Clinical signs and symptoms of androgen insufficiency are important in establishing the diagnosis. They include a diminished sense of well-being, unexplained fatigue, decreased sexual desire, and thinning and loss of pubic hair.11 Although it is possible to assess testosterone production and availability in women by measuring serum testosterone levels, a lack of consensus about the best measurement technique and interpretation of results makes it difficult to base the diagnosis of androgen insufficiency solely on serum levels.12 Therefore, the diagnosis of androgen insufficiency is primarily a clinical diagnosis of symptoms.11

How to measure testosterone

Obtain serum samples between 8 and 10 AM after day 8 and before day 20 of the normal menstrual cycle because testosterone is subject to diurnal variation, peaking in the early morning, as well as cyclic variation, peaking around midcycle.

Because free testosterone is the only bioavailable steroid, total testosterone and either free testosterone or SHBG must be measured to assess how much androgen is actually available. From total testosterone and SHBG, one can assess the free testosterone index as a measure of bioavailable androgen (the free testosterone index is a ratio of the amount of total testosterone divided by the SHBG level).11 In fact, using the free testosterone index is preferable to the actual measurement of free testosterone because commercial assays lack the sensitivity and reliability to accurately measure the low levels of androgen found in women.
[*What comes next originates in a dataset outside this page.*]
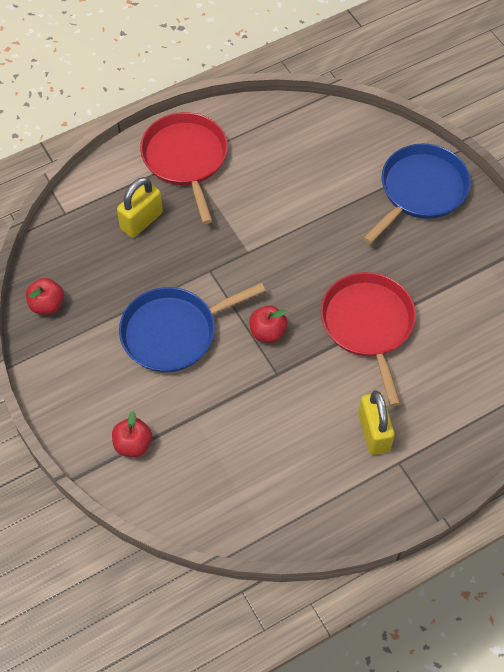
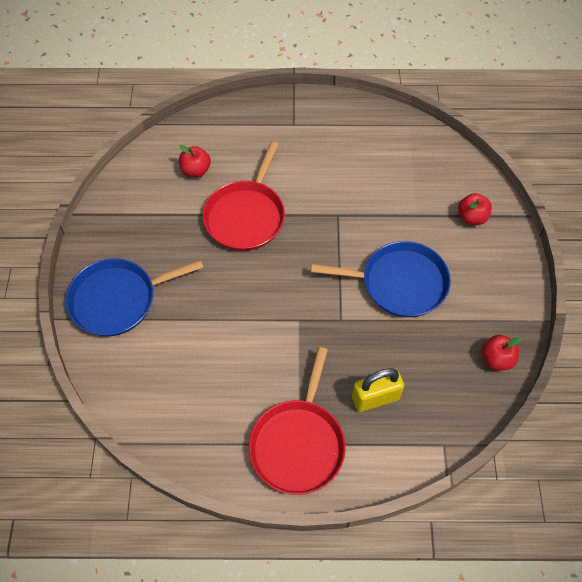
camera: 150 degrees left, 0 degrees up
(267, 332) = (325, 247): red apple -> red apple (196, 170)
(374, 432) = (296, 148): yellow padlock -> none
Several different testosterone assays exist, and the immunoassay for total testosterone is reasonably accurate. However, measurements of free testosterone are relatively inaccurate and poorly reproducible. Equilibrium dialysis is thought to be the gold standard for measuring free testosterone, but it is a difficult and time-consuming assay.12

Causes of low testosterone

In women, low testosterone secretion is usually the result of normal aging. Other conditions that alter testosterone production include oophorectomy, ovarian failure, adrenal insufficiency, hypopituitarism, and other forms of chronic illness.

Treatment with corticosteroids and estrogen therapy lowers active androgen levels in women.
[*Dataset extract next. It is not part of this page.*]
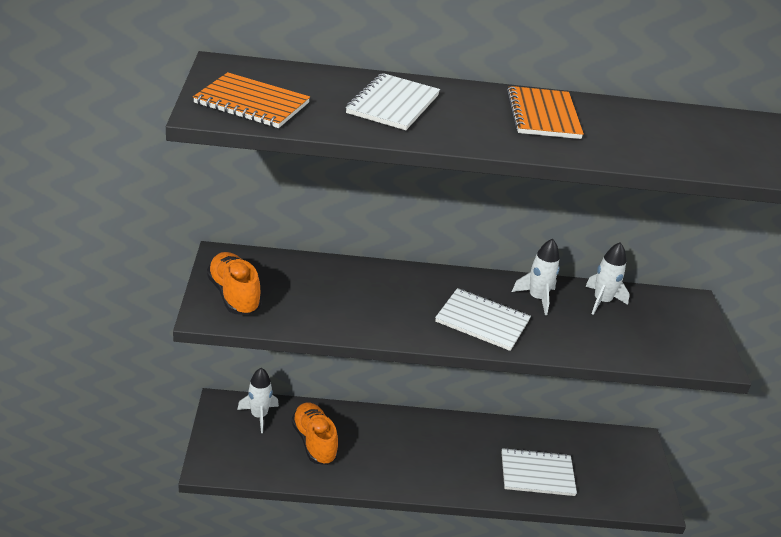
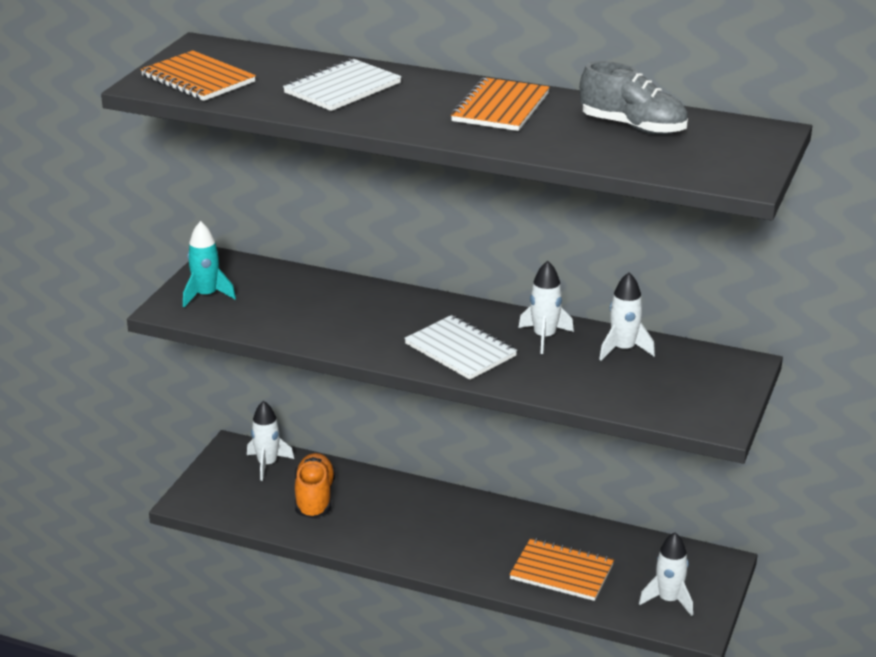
camera: 25 degrees right, 5 degrees down
(234, 295) = (206, 295): orange shoe -> turquoise rocket
(537, 474) = (561, 572): white notebook -> orange notebook
(624, 483) = (668, 600): none -> white rocket
(663, 127) = (633, 127): none -> grey shoe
What levels are cause for concern?

If androgen levels are at or below the 25th percentile of the normal range for reproductive-aged women, consider the possibility of androgen insufficiency and determine whether androgen replacement is in order.11

When the signs and symptoms of testosterone insufficiency are present, one must first assess estrogen levels by measuring serum estradiol, obtaining vaginal cytology, or both, and by determining whether symptoms of estrogen insufficiency are present, such as hot flashes, night sweats, and vaginal dryness. If the patient is estrogen-insufficient, the first step in resolving her symptoms is estrogen replacement. If estrogen levels are adequate and there is no other reason for the patient’s symptoms of fatigue, lack of sexual desire, or low energy, a trial of testosterone is reasonable.
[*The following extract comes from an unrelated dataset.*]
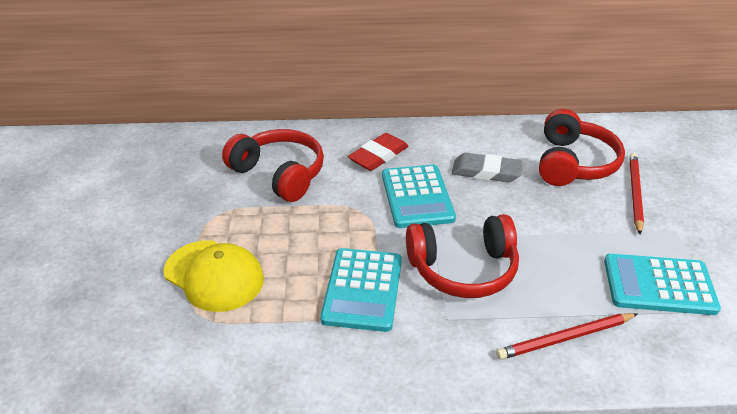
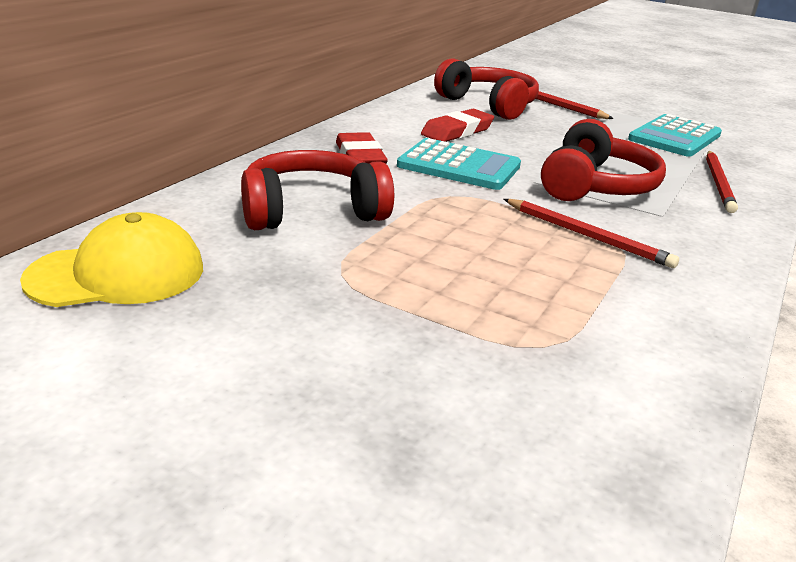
camera: 60 degrees left, 10 degrees down
(214, 275) = (476, 311): yellow cap -> yellow cap (117, 274)
(362, 289) = (586, 235): turquoise calculator -> red pencil
(486, 172) = (457, 131): grey eraser -> red eraser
Treating androgen insufficiency

Current therapies include oral methyltestosterone combined with estrogen, and intramuscular testosterone propionate, testosterone cypionate, and testosterone enanthate. Subcutaneous implants of testosterone propionate are also available, as are transdermal preparations (TABLE 2). However, the transdermal formulations are designed for androgen insufficiency in men, and therefore deliver approximately 10 times as much androgen as women normally produce. Testosterone gel preparations are available that can be applied in lower levels to achieve normal female androgen levels.